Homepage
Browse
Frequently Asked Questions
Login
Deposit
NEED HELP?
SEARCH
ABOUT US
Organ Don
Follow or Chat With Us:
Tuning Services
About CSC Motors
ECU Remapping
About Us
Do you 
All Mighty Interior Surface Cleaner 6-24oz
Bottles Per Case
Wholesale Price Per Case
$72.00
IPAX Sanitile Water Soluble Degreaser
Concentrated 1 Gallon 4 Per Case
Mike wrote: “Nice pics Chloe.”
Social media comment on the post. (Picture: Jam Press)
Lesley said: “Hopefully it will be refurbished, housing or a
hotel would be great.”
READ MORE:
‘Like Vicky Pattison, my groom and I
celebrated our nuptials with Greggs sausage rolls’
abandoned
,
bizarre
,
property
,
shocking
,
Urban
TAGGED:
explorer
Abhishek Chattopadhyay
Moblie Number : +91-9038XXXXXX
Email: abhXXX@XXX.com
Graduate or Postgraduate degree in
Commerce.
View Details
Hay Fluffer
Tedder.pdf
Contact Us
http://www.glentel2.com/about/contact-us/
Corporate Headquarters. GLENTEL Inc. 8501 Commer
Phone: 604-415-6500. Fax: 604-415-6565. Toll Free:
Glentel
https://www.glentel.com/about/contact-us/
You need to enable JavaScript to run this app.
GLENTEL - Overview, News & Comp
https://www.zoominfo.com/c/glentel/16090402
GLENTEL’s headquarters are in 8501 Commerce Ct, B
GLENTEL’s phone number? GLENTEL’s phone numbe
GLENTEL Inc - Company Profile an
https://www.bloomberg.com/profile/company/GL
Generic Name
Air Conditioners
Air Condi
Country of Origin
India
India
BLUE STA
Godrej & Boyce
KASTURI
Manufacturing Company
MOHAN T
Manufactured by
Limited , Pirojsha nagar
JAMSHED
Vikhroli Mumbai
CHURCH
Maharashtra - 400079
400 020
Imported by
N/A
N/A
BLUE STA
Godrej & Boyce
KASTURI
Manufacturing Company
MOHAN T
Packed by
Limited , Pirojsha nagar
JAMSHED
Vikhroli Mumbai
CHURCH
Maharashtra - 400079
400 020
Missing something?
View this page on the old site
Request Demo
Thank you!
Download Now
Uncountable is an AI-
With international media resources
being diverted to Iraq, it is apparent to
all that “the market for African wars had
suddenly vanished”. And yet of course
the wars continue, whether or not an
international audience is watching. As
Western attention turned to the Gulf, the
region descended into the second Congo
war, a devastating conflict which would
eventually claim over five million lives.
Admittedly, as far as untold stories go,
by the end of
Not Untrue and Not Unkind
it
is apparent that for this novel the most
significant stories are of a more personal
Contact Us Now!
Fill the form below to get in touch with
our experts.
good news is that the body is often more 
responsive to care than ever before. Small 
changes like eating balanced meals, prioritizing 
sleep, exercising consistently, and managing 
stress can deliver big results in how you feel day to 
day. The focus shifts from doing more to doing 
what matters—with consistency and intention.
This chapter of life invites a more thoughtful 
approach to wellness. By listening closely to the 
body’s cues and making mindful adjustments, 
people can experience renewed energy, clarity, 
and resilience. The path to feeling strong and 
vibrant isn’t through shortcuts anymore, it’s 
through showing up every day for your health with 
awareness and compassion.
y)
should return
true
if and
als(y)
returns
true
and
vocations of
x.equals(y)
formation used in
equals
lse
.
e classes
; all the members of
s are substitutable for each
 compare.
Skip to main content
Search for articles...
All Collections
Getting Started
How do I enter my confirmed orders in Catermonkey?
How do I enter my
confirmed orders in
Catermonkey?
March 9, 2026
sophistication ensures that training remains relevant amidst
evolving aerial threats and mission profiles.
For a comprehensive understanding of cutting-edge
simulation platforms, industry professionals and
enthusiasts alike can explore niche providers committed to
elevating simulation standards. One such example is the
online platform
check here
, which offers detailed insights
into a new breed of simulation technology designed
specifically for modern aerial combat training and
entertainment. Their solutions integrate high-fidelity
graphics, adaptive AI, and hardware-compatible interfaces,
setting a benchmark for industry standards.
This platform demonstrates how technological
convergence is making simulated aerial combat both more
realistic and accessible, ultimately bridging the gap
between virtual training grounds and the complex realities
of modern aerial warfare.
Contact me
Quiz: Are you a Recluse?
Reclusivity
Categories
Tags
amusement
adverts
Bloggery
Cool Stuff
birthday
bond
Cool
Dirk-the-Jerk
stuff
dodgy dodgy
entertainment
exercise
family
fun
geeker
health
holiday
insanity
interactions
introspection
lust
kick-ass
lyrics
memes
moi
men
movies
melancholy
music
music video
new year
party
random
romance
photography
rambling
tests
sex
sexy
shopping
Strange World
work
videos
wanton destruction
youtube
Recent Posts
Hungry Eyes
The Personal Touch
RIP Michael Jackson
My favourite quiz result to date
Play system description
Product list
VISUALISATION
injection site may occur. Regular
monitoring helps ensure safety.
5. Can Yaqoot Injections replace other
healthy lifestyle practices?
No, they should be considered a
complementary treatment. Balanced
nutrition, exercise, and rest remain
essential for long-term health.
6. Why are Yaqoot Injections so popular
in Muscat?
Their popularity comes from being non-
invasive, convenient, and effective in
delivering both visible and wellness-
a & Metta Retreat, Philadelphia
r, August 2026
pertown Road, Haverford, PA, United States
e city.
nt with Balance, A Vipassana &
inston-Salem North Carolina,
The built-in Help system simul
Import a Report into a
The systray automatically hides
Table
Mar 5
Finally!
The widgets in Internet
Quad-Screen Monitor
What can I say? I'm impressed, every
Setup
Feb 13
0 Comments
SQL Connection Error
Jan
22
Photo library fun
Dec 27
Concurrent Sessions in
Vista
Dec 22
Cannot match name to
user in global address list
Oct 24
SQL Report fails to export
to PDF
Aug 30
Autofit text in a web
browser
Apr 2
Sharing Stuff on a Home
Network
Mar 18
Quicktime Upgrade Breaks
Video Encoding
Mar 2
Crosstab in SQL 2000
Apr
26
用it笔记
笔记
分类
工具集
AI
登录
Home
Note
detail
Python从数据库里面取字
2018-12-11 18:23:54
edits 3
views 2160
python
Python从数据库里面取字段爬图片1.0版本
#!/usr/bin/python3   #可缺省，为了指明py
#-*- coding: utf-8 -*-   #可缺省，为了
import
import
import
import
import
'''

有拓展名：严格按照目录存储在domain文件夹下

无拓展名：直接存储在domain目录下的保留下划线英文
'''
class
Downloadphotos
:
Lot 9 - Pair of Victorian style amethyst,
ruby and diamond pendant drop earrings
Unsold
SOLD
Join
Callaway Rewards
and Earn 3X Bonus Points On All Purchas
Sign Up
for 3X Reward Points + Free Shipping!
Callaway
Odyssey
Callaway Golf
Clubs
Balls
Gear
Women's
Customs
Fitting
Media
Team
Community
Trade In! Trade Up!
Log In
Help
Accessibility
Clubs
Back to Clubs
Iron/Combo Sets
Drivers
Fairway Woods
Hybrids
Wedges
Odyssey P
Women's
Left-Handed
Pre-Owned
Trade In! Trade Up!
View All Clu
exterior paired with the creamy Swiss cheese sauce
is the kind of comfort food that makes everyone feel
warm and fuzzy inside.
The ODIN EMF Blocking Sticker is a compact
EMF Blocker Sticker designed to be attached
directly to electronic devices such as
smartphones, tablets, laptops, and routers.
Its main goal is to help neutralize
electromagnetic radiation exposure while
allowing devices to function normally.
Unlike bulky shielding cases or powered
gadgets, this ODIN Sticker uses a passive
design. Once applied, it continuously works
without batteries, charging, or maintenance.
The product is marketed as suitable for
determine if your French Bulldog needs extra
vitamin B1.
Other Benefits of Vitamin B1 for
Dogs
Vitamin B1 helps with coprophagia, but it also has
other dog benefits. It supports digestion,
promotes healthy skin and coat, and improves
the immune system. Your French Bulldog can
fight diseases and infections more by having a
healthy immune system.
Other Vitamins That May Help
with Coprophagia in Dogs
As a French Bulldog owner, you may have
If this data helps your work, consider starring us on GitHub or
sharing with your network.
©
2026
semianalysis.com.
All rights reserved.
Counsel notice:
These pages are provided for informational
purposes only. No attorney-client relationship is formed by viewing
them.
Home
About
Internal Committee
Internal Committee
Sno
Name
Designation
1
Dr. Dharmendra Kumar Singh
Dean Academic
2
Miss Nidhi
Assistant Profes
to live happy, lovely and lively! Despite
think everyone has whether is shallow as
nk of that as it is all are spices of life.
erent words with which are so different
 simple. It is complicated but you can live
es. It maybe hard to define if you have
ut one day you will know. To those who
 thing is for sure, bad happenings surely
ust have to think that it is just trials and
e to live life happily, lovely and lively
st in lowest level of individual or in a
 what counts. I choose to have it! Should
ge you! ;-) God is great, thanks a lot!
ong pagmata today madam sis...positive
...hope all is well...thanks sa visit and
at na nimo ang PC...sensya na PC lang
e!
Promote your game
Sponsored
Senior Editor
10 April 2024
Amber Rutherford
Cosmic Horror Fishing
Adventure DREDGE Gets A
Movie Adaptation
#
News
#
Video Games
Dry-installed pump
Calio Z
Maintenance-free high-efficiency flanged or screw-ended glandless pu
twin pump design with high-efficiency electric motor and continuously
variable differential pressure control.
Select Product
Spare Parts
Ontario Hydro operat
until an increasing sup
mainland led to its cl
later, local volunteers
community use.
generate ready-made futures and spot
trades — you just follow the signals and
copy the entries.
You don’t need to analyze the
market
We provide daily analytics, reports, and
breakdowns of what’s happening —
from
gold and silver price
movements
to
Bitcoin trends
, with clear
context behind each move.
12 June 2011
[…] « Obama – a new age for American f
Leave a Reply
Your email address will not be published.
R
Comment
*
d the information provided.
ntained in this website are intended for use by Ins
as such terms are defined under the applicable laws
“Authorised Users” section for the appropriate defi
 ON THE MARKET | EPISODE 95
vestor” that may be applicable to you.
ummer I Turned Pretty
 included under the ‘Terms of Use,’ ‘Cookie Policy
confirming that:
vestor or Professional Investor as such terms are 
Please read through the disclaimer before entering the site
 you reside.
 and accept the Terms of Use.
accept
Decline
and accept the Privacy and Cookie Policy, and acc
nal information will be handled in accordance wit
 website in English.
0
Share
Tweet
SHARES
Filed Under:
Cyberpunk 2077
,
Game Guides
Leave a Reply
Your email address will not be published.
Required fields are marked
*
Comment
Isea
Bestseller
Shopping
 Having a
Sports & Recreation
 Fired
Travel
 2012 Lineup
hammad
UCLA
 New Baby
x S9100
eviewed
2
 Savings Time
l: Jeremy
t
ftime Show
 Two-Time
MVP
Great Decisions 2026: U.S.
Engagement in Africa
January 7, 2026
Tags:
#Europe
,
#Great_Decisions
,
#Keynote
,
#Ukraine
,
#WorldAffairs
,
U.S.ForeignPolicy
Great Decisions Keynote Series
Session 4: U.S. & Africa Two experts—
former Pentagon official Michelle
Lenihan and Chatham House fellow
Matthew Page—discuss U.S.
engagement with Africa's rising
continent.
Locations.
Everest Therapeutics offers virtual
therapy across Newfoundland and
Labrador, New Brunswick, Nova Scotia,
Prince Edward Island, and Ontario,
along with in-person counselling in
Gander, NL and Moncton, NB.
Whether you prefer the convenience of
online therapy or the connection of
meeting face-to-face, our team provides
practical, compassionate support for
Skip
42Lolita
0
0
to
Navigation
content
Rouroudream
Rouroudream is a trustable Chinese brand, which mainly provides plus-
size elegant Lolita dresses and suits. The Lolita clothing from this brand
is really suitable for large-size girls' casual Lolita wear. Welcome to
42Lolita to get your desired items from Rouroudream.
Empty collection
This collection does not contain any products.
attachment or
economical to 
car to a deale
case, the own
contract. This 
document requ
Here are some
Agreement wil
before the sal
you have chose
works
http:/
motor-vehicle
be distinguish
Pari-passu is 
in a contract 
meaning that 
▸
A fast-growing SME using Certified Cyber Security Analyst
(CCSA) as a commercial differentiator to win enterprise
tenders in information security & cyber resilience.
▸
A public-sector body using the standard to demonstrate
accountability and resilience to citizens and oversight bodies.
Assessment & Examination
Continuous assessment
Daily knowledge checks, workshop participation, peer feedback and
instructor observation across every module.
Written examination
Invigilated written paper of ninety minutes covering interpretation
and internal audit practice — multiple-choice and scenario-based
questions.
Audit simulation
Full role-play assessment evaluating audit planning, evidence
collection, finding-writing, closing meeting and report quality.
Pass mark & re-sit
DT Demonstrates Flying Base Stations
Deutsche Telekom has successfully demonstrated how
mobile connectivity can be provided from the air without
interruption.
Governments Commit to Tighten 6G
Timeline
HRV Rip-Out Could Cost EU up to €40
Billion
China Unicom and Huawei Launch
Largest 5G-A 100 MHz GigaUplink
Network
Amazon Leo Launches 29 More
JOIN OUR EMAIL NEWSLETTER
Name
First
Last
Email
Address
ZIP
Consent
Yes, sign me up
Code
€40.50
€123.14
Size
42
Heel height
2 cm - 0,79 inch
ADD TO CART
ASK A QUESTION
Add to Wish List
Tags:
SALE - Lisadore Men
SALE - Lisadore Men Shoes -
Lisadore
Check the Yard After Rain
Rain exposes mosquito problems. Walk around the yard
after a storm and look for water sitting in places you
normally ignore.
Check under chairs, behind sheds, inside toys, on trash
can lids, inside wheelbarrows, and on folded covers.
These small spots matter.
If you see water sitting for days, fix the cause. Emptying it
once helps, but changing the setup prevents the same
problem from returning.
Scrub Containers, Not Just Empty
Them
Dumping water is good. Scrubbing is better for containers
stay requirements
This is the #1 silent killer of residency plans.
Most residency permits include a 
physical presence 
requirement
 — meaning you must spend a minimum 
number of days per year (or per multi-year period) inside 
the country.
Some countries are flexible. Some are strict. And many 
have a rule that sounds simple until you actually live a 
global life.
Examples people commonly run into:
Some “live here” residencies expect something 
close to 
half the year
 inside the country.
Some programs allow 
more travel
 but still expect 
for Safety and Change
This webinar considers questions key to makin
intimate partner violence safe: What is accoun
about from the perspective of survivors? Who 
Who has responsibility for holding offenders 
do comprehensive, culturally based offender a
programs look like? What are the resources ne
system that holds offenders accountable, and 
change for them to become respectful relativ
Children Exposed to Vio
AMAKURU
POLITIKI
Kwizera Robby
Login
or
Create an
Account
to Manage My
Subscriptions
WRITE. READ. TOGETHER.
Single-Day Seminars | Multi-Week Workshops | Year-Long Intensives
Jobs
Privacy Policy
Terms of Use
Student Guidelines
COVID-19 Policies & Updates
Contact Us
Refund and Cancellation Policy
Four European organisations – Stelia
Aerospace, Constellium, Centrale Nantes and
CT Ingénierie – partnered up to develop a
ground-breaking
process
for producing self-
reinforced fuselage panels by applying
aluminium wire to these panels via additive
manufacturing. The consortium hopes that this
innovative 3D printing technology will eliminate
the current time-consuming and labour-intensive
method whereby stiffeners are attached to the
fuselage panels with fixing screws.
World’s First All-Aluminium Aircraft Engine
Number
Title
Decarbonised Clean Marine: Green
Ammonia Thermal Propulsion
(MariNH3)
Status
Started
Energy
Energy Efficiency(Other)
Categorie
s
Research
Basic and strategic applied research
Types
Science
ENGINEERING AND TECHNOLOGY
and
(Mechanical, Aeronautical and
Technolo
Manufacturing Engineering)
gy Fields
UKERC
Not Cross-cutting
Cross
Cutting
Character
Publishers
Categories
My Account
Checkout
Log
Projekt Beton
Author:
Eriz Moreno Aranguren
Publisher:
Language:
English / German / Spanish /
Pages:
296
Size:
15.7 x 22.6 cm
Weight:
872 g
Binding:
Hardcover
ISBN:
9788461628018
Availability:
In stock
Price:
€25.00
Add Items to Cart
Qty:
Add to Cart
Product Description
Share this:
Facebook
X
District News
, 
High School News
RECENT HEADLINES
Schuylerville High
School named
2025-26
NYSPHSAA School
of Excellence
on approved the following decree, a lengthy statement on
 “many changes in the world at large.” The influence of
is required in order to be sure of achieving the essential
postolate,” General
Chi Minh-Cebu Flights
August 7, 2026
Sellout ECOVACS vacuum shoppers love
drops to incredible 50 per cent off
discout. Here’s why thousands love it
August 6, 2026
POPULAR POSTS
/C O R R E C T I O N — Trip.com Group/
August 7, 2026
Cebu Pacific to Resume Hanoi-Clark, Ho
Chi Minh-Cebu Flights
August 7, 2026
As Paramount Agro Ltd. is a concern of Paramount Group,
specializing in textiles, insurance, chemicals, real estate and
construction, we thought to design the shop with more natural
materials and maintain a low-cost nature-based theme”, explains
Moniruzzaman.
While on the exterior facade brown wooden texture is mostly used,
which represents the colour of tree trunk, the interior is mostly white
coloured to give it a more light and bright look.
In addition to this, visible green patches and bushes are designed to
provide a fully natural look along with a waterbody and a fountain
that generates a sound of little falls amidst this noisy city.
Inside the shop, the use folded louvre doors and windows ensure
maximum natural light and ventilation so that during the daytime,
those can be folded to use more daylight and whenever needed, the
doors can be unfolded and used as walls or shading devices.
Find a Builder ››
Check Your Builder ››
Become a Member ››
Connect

- _Work order_:
Copy out the lines above with "meeting" in them.

- _Solution for this problem_:
meeting face-to-face, our team provides
collection, finding-writing, closing meeting and report quality.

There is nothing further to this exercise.